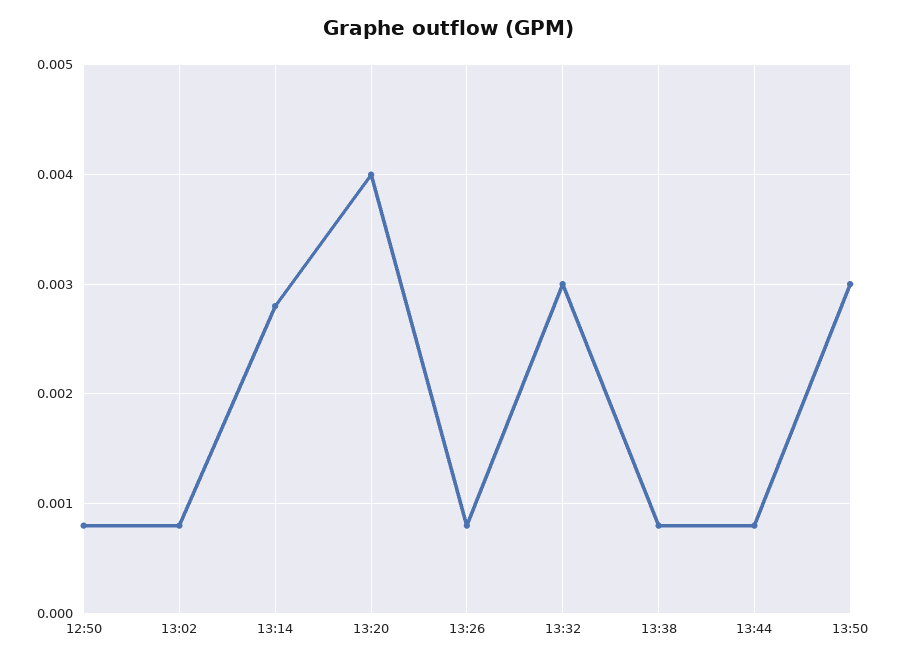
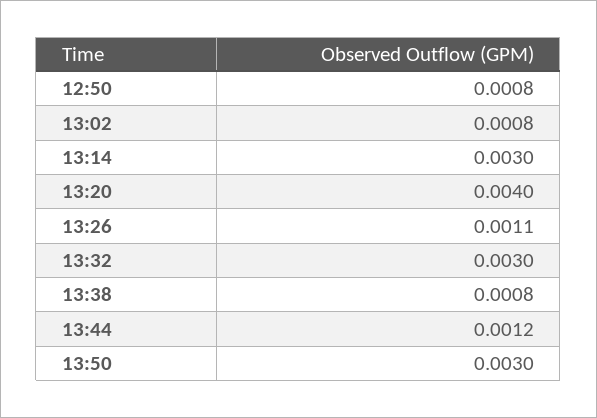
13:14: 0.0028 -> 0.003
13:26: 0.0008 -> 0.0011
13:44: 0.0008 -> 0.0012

--

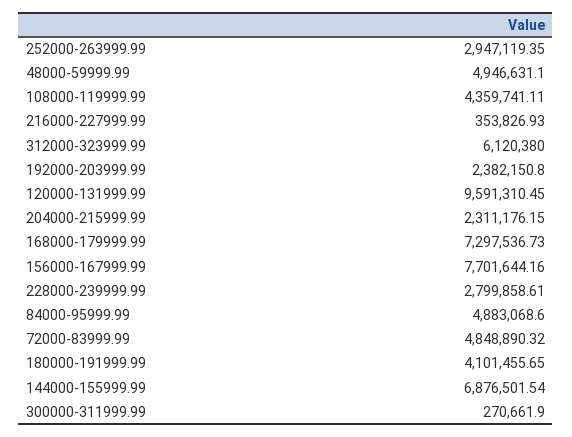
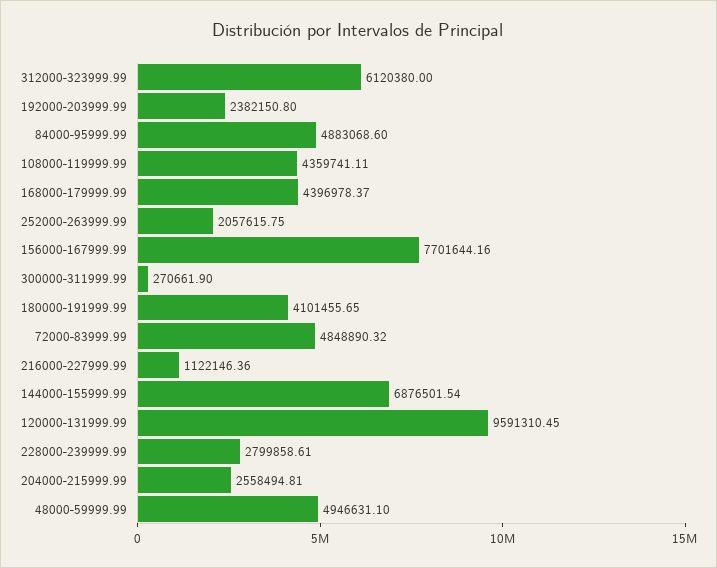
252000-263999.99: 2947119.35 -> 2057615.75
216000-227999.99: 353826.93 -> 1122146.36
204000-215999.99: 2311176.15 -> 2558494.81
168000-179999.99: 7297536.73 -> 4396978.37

§ **Task prompt**:
In the data above, which lines lie between the line with "13:14: 0.0028 -> 0.003" and the line with "13:44: 0.0008 -> 0.0012", inclusive? Print those lines exactly and nothing else.

§ **Exercise solution**:
13:14: 0.0028 -> 0.003
13:26: 0.0008 -> 0.0011
13:44: 0.0008 -> 0.0012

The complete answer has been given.